• **WRITTEN REQUEST**
Please print every line of the items below word for word, in order and without omitting any.

• **DATA PROVIDED**

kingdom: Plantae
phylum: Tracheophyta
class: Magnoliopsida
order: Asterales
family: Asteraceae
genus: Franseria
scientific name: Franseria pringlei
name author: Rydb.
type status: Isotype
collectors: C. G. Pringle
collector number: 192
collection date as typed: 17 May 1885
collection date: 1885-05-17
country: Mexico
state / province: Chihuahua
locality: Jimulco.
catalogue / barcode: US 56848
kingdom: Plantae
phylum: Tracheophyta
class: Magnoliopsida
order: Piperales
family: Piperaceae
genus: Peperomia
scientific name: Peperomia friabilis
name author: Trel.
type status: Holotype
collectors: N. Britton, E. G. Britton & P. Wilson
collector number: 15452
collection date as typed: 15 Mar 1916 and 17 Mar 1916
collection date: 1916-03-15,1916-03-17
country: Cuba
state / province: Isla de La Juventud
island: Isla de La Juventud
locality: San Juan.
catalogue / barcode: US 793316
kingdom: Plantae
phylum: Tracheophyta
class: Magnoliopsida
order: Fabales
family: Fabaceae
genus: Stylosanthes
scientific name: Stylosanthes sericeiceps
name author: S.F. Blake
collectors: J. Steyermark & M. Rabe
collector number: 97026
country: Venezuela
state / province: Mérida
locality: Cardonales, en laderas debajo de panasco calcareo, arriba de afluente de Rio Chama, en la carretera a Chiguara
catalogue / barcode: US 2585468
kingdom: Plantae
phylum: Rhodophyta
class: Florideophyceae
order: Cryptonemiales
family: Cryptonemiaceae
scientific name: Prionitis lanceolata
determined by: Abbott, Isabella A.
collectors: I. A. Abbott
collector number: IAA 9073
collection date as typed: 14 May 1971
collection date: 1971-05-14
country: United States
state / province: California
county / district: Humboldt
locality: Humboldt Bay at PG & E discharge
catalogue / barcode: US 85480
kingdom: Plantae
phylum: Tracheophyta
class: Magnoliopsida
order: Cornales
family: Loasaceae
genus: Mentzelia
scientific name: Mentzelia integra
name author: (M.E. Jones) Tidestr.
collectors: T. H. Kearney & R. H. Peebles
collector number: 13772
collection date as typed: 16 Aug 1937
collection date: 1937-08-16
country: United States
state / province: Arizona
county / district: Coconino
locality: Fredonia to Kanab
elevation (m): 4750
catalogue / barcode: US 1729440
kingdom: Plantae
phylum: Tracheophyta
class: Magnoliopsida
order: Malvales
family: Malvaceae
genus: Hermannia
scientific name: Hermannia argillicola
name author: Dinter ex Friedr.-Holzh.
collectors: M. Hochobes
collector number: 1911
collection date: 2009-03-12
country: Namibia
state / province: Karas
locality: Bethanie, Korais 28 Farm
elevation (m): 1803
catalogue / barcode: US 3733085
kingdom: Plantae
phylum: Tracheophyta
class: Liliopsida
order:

• **RESULT OF THIS EXERCISE**
kingdom: Plantae
phylum: Tracheophyta
class: Magnoliopsida
order: Asterales
family: Asteraceae
genus: Franseria
scientific name: Franseria pringlei
name author: Rydb.
type status: Isotype
collectors: C. G. Pringle
collector number: 192
collection date as typed: 17 May 1885
collection date: 1885-05-17
country: Mexico
state / province: Chihuahua
locality: Jimulco.
catalogue / barcode: US 56848
kingdom: Plantae
phylum: Tracheophyta
class: Magnoliopsida
order: Piperales
family: Piperaceae
genus: Peperomia
scientific name: Peperomia friabilis
name author: Trel.
type status: Holotype
collectors: N. Britton, E. G. Britton & P. Wilson
collector number: 15452
collection date as typed: 15 Mar 1916 and 17 Mar 1916
collection date: 1916-03-15,1916-03-17
country: Cuba
state / province: Isla de La Juventud
island: Isla de La Juventud
locality: San Juan.
catalogue / barcode: US 793316
kingdom: Plantae
phylum: Tracheophyta
class: Magnoliopsida
order: Fabales
family: Fabaceae
genus: Stylosanthes
scientific name: Stylosanthes sericeiceps
name author: S.F. Blake
collectors: J. Steyermark & M. Rabe
collector number: 97026
country: Venezuela
state / province: Mérida
locality: Cardonales, en laderas debajo de panasco calcareo, arriba de afluente de Rio Chama, en la carretera a Chiguara
catalogue / barcode: US 2585468
kingdom: Plantae
phylum: Rhodophyta
class: Florideophyceae
order: Cryptonemiales
family: Cryptonemiaceae
scientific name: Prionitis lanceolata
determined by: Abbott, Isabella A.
collectors: I. A. Abbott
collector number: IAA 9073
collection date as typed: 14 May 1971
collection date: 1971-05-14
country: United States
state / province: California
county / district: Humboldt
locality: Humboldt Bay at PG & E discharge
catalogue / barcode: US 85480
kingdom: Plantae
phylum: Tracheophyta
class: Magnoliopsida
order: Cornales
family: Loasaceae
genus: Mentzelia
scientific name: Mentzelia integra
name author: (M.E. Jones) Tidestr.
collectors: T. H. Kearney & R. H. Peebles
collector number: 13772
collection date as typed: 16 Aug 1937
collection date: 1937-08-16
country: United States
state / province: Arizona
county / district: Coconino
locality: Fredonia to Kanab
elevation (m): 4750
catalogue / barcode: US 1729440
kingdom: Plantae
phylum: Tracheophyta
class: Magnoliopsida
order: Malvales
family: Malvaceae
genus: Hermannia
scientific name: Hermannia argillicola
name author: Dinter ex Friedr.-Holzh.
collectors: M. Hochobes
collector number: 1911
collection date: 2009-03-12
country: Namibia
state / province: Karas
locality: Bethanie, Korais 28 Farm
elevation (m): 1803
catalogue / barcode: US 3733085
kingdom: Plantae
phylum: Tracheophyta
class: Liliopsida
order:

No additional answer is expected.